DATA SECTION Start Marker

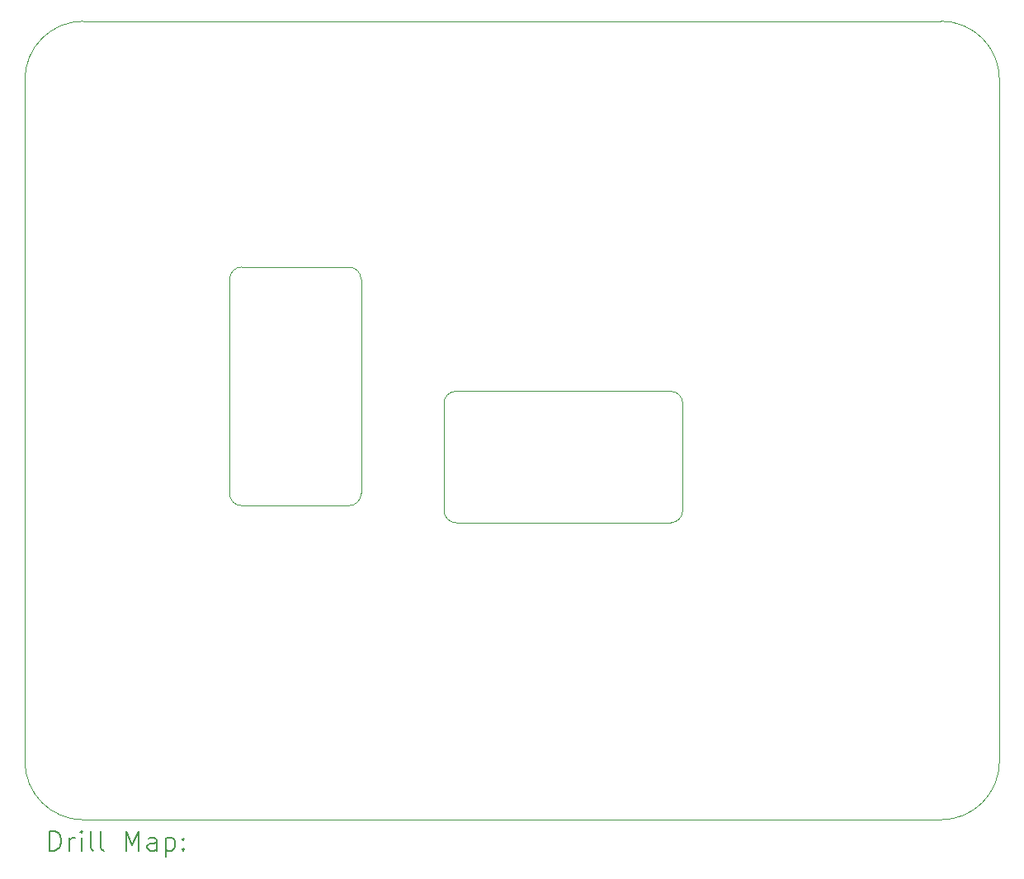
<source format=gbr>
%TF.GenerationSoftware,KiCad,Pcbnew,7.0.10*%
%TF.CreationDate,2024-05-11T14:05:19+02:00*%
%TF.ProjectId,TXRX_relay_board,54585258-5f72-4656-9c61-795f626f6172,rev?*%
%TF.SameCoordinates,Original*%
%TF.FileFunction,Drillmap*%
%TF.FilePolarity,Positive*%
%FSLAX45Y45*%
G04 Gerber Fmt 4.5, Leading zero omitted, Abs format (unit mm)*
G04 Created by KiCad (PCBNEW 7.0.10) date 2024-05-11 14:05:19*
%MOMM*%
%LPD*%
G01*
G04 APERTURE LIST*
%ADD10C,0.100000*%
%ADD11C,0.120000*%
%ADD12C,0.200000*%
G04 APERTURE END LIST*
D10*
X15900000Y-14000000D02*
G75*
G03*
X16500000Y-13400000I0J600000D01*
G01*
X6500000Y-6400000D02*
X6500000Y-13400000D01*
X7100000Y-5800000D02*
G75*
G03*
X6500000Y-6400000I0J-600000D01*
G01*
X15900000Y-5800000D02*
X7100000Y-5800000D01*
X16500000Y-6400000D02*
G75*
G03*
X15900000Y-5800000I-600000J0D01*
G01*
X16500000Y-13400000D02*
X16500000Y-6400000D01*
X7100000Y-14000000D02*
X15900000Y-14000000D01*
X6500000Y-13400000D02*
G75*
G03*
X7100000Y-14000000I600000J0D01*
G01*
D11*
X10800000Y-10825000D02*
X10800000Y-9725000D01*
X10925000Y-9600000D02*
X13125000Y-9600000D01*
X13125000Y-10950000D02*
X10925000Y-10950000D01*
X13250000Y-9725000D02*
X13250000Y-10825000D01*
X10925000Y-9600000D02*
G75*
G03*
X10800000Y-9725000I0J-125000D01*
G01*
X10800000Y-10825000D02*
G75*
G03*
X10925000Y-10950000I125000J0D01*
G01*
X13250000Y-9725000D02*
G75*
G03*
X13125000Y-9600000I-125000J0D01*
G01*
X13125000Y-10950000D02*
G75*
G03*
X13250000Y-10825000I0J125000D01*
G01*
X8725000Y-8325000D02*
X9825000Y-8325000D01*
X9950000Y-8450000D02*
X9950000Y-10650000D01*
X8600000Y-10650000D02*
X8600000Y-8450000D01*
X9825000Y-10775000D02*
X8725000Y-10775000D01*
X9950000Y-8450000D02*
G75*
G03*
X9825000Y-8325000I-125000J0D01*
G01*
X8725000Y-8325000D02*
G75*
G03*
X8600000Y-8450000I0J-125000D01*
G01*
X9825000Y-10775000D02*
G75*
G03*
X9950000Y-10650000I0J125000D01*
G01*
X8600000Y-10650000D02*
G75*
G03*
X8725000Y-10775000I125000J0D01*
G01*
D12*
X6755777Y-14316484D02*
X6755777Y-14116484D01*
X6755777Y-14116484D02*
X6803396Y-14116484D01*
X6803396Y-14116484D02*
X6831967Y-14126008D01*
X6831967Y-14126008D02*
X6851015Y-14145055D01*
X6851015Y-14145055D02*
X6860539Y-14164103D01*
X6860539Y-14164103D02*
X6870062Y-14202198D01*
X6870062Y-14202198D02*
X6870062Y-14230769D01*
X6870062Y-14230769D02*
X6860539Y-14268865D01*
X6860539Y-14268865D02*
X6851015Y-14287912D01*
X6851015Y-14287912D02*
X6831967Y-14306960D01*
X6831967Y-14306960D02*
X6803396Y-14316484D01*
X6803396Y-14316484D02*
X6755777Y-14316484D01*
X6955777Y-14316484D02*
X6955777Y-14183150D01*
X6955777Y-14221246D02*
X6965301Y-14202198D01*
X6965301Y-14202198D02*
X6974824Y-14192674D01*
X6974824Y-14192674D02*
X6993872Y-14183150D01*
X6993872Y-14183150D02*
X7012920Y-14183150D01*
X7079586Y-14316484D02*
X7079586Y-14183150D01*
X7079586Y-14116484D02*
X7070062Y-14126008D01*
X7070062Y-14126008D02*
X7079586Y-14135531D01*
X7079586Y-14135531D02*
X7089110Y-14126008D01*
X7089110Y-14126008D02*
X7079586Y-14116484D01*
X7079586Y-14116484D02*
X7079586Y-14135531D01*
X7203396Y-14316484D02*
X7184348Y-14306960D01*
X7184348Y-14306960D02*
X7174824Y-14287912D01*
X7174824Y-14287912D02*
X7174824Y-14116484D01*
X7308158Y-14316484D02*
X7289110Y-14306960D01*
X7289110Y-14306960D02*
X7279586Y-14287912D01*
X7279586Y-14287912D02*
X7279586Y-14116484D01*
X7536729Y-14316484D02*
X7536729Y-14116484D01*
X7536729Y-14116484D02*
X7603396Y-14259341D01*
X7603396Y-14259341D02*
X7670062Y-14116484D01*
X7670062Y-14116484D02*
X7670062Y-14316484D01*
X7851015Y-14316484D02*
X7851015Y-14211722D01*
X7851015Y-14211722D02*
X7841491Y-14192674D01*
X7841491Y-14192674D02*
X7822443Y-14183150D01*
X7822443Y-14183150D02*
X7784348Y-14183150D01*
X7784348Y-14183150D02*
X7765301Y-14192674D01*
X7851015Y-14306960D02*
X7831967Y-14316484D01*
X7831967Y-14316484D02*
X7784348Y-14316484D01*
X7784348Y-14316484D02*
X7765301Y-14306960D01*
X7765301Y-14306960D02*
X7755777Y-14287912D01*
X7755777Y-14287912D02*
X7755777Y-14268865D01*
X7755777Y-14268865D02*
X7765301Y-14249817D01*
X7765301Y-14249817D02*
X7784348Y-14240293D01*
X7784348Y-14240293D02*
X7831967Y-14240293D01*
X7831967Y-14240293D02*
X7851015Y-14230769D01*
X7946253Y-14183150D02*
X7946253Y-14383150D01*
X7946253Y-14192674D02*
X7965301Y-14183150D01*
X7965301Y-14183150D02*
X8003396Y-14183150D01*
X8003396Y-14183150D02*
X8022443Y-14192674D01*
X8022443Y-14192674D02*
X8031967Y-14202198D01*
X8031967Y-14202198D02*
X8041491Y-14221246D01*
X8041491Y-14221246D02*
X8041491Y-14278388D01*
X8041491Y-14278388D02*
X8031967Y-14297436D01*
X8031967Y-14297436D02*
X8022443Y-14306960D01*
X8022443Y-14306960D02*
X8003396Y-14316484D01*
X8003396Y-14316484D02*
X7965301Y-14316484D01*
X7965301Y-14316484D02*
X7946253Y-14306960D01*
X8127205Y-14297436D02*
X8136729Y-14306960D01*
X8136729Y-14306960D02*
X8127205Y-14316484D01*
X8127205Y-14316484D02*
X8117682Y-14306960D01*
X8117682Y-14306960D02*
X8127205Y-14297436D01*
X8127205Y-14297436D02*
X8127205Y-14316484D01*
X8127205Y-14192674D02*
X8136729Y-14202198D01*
X8136729Y-14202198D02*
X8127205Y-14211722D01*
X8127205Y-14211722D02*
X8117682Y-14202198D01*
X8117682Y-14202198D02*
X8127205Y-14192674D01*
X8127205Y-14192674D02*
X8127205Y-14211722D01*
M02*

</source>
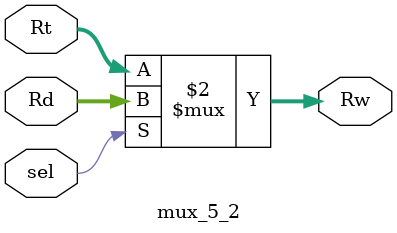
<source format=v>
`timescale 1ns / 1ps


module mux_5_2(Rd,Rt,sel,Rw);
    input[4:0] Rd;
    input[4:0] Rt;
    input sel;
    output[4:0] Rw;
    assign Rw = sel==1?Rd:Rt;
endmodule

</source>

DATA SECTION End Marker

Which lines of the material above hold the string "source"? Pull them out.

<source format=gbr>
</source>
<source format=v>
</source>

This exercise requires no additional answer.